-- WHAT YOU SHOULD DO --
What is the number of lines in the material below that include the word "kraj"? Write that number and nothing more.

-- GIVEN RECORDS --
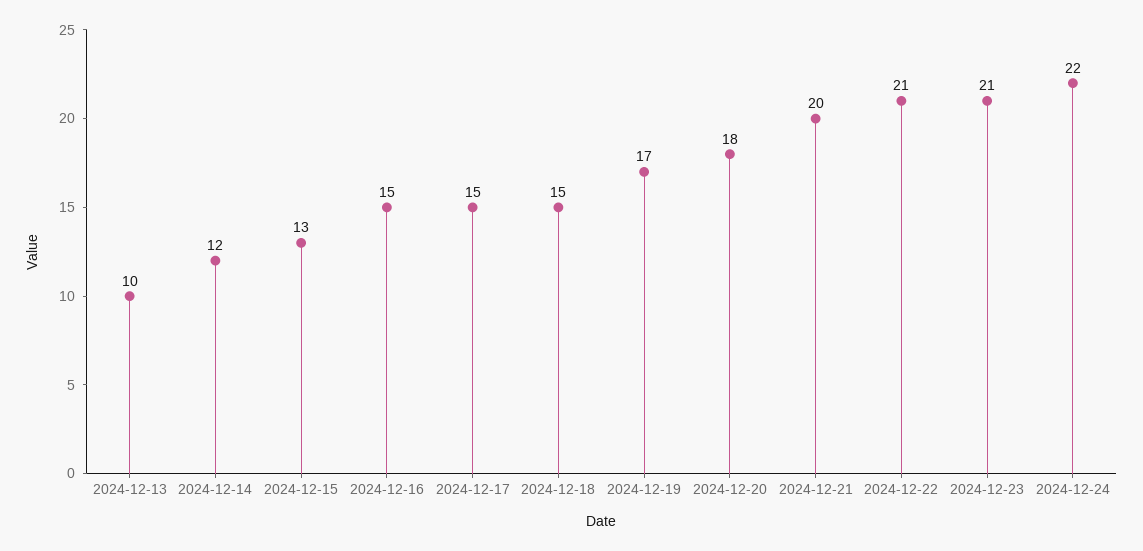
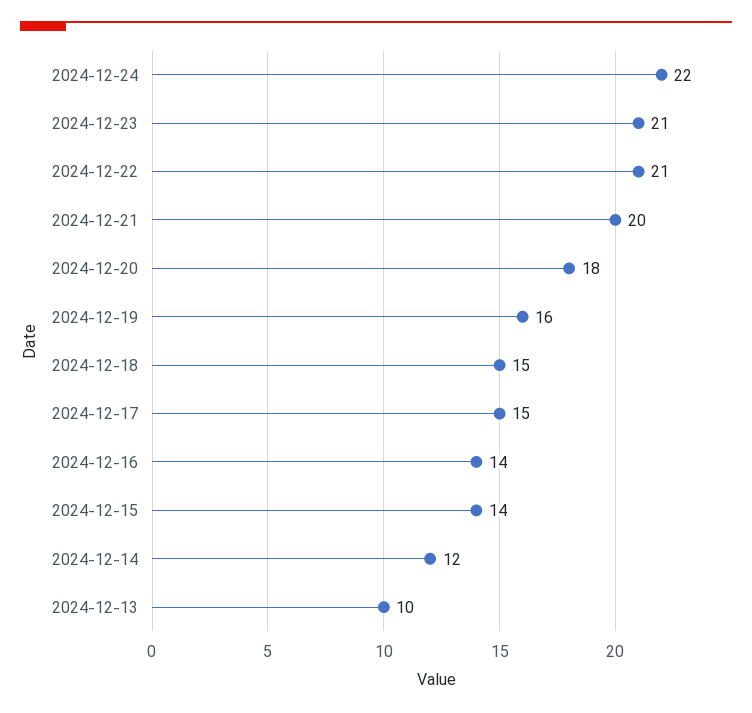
2024-12-15: 13 -> 14
2024-12-16: 15 -> 14
2024-12-19: 17 -> 16

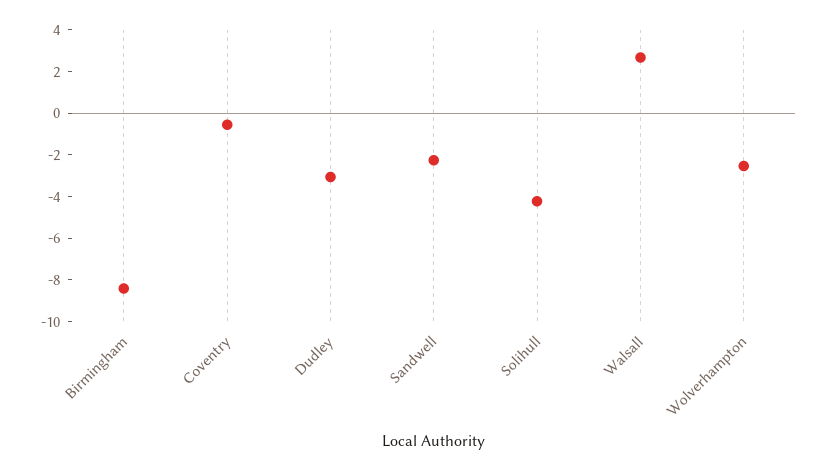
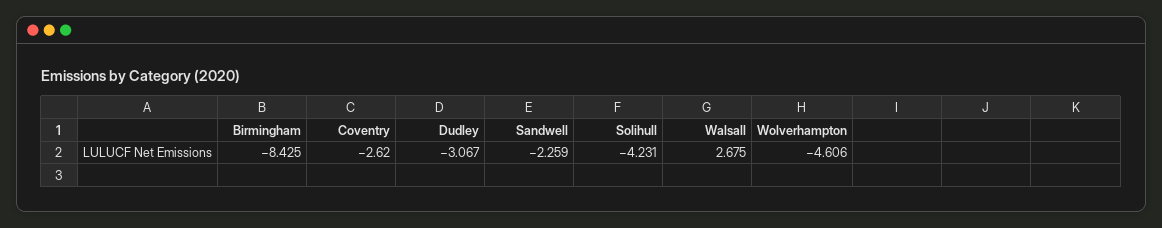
Coventry: -0.5 -> -2.62
Wolverhampton: -2.5 -> -4.606

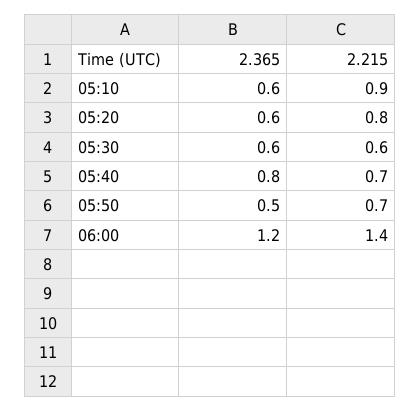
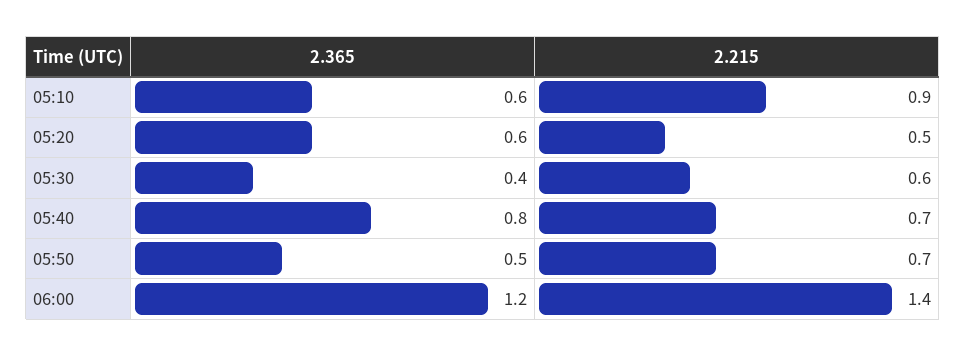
2.215, 05:20: 0.8 -> 0.5
2.365, 05:30: 0.6 -> 0.4

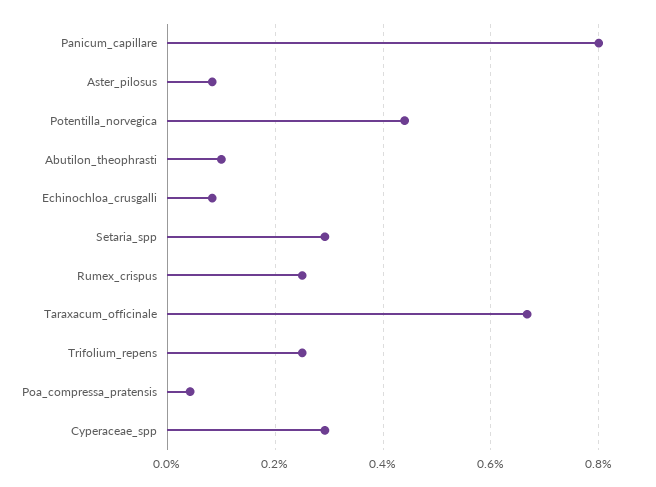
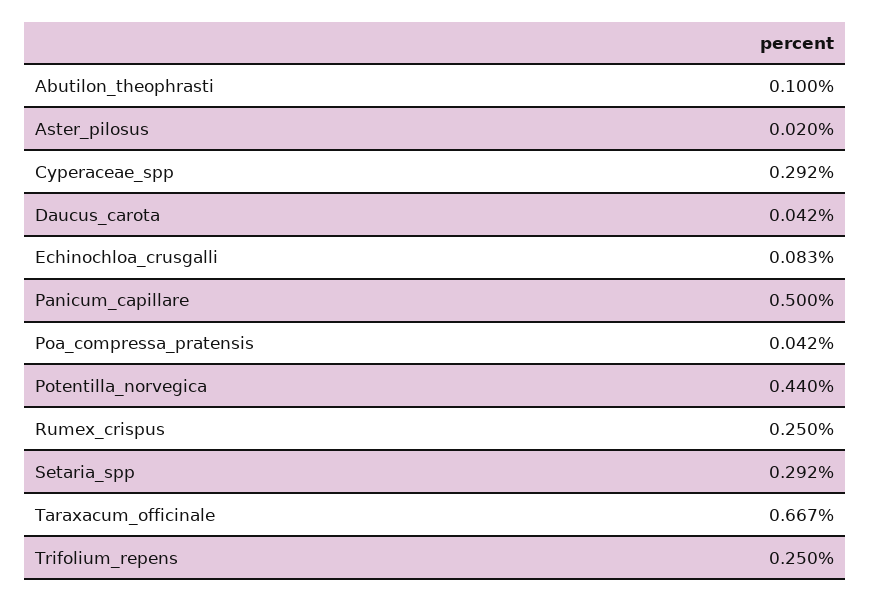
Panicum_capillare: 0.8 -> 0.5
Aster_pilosus: 0.08 -> 0.02
Daucus_carota: none -> 0.042

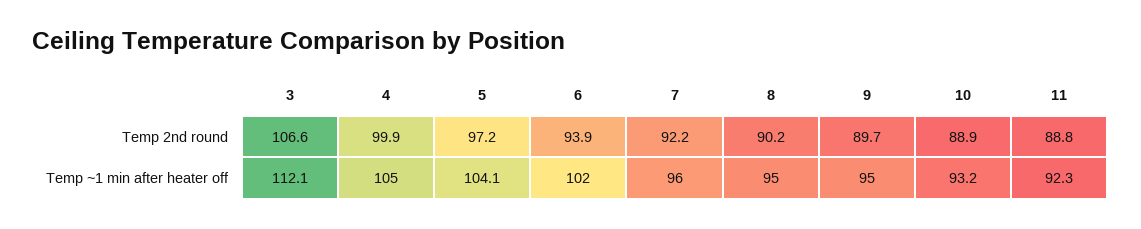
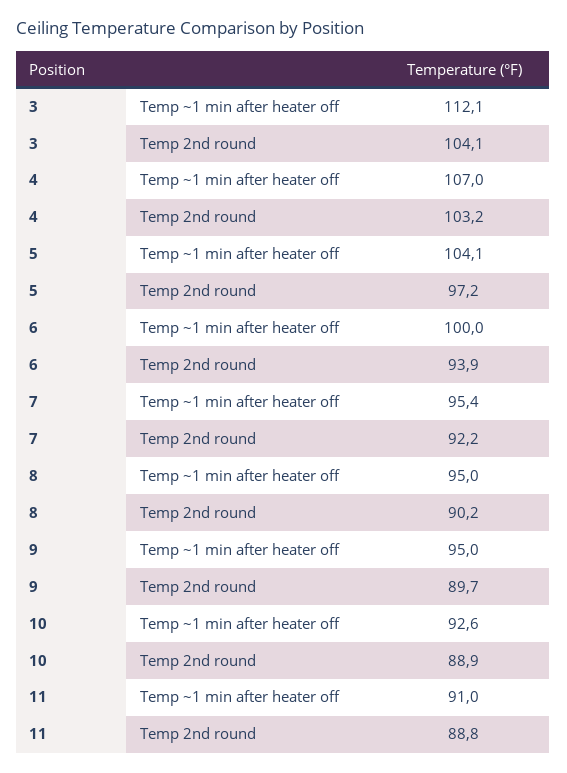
3, Temp 2nd round: 106.6 -> 104.1
4, Temp 2nd round: 99.9 -> 103.2
4, Temp ~1 min after heater off: 105 -> 107
6, Temp ~1 min after heater off: 102 -> 100
7, Temp ~1 min after heater off: 96 -> 95.4
10, Temp ~1 min after heater off: 93.2 -> 92.6
11, Temp ~1 min after heater off: 92.3 -> 91

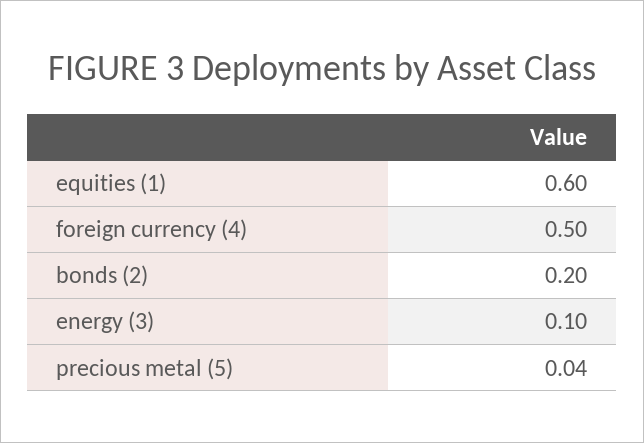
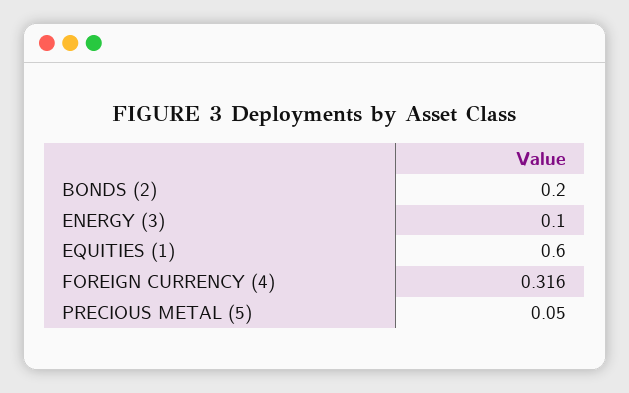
foreign currency (4): 0.5 -> 0.316
precious metal (5): 0.04 -> 0.05

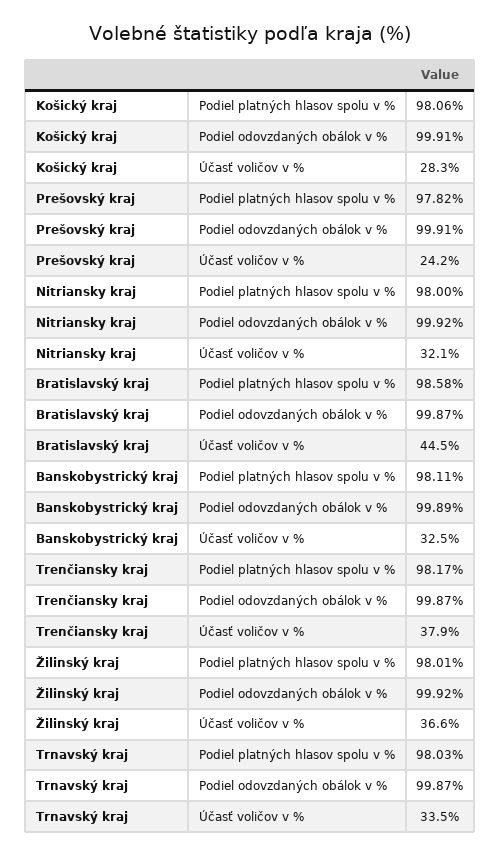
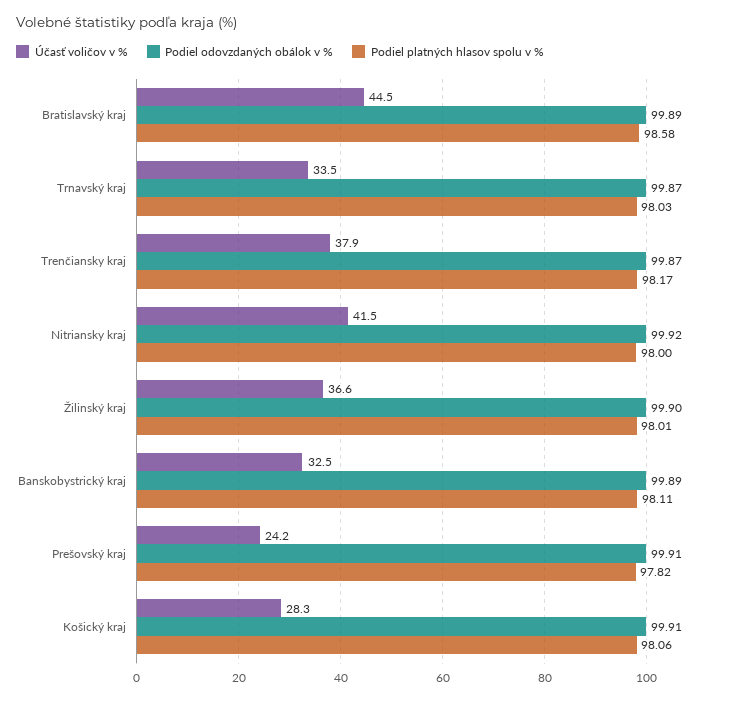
Účasť voličov v %, Nitriansky kraj: 32.1 -> 41.5
Podiel odovzdaných obálok v %, Bratislavský kraj: 99.87 -> 99.89
Podiel odovzdaných obálok v %, Žilinský kraj: 99.92 -> 99.9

-- SOLUTION --
3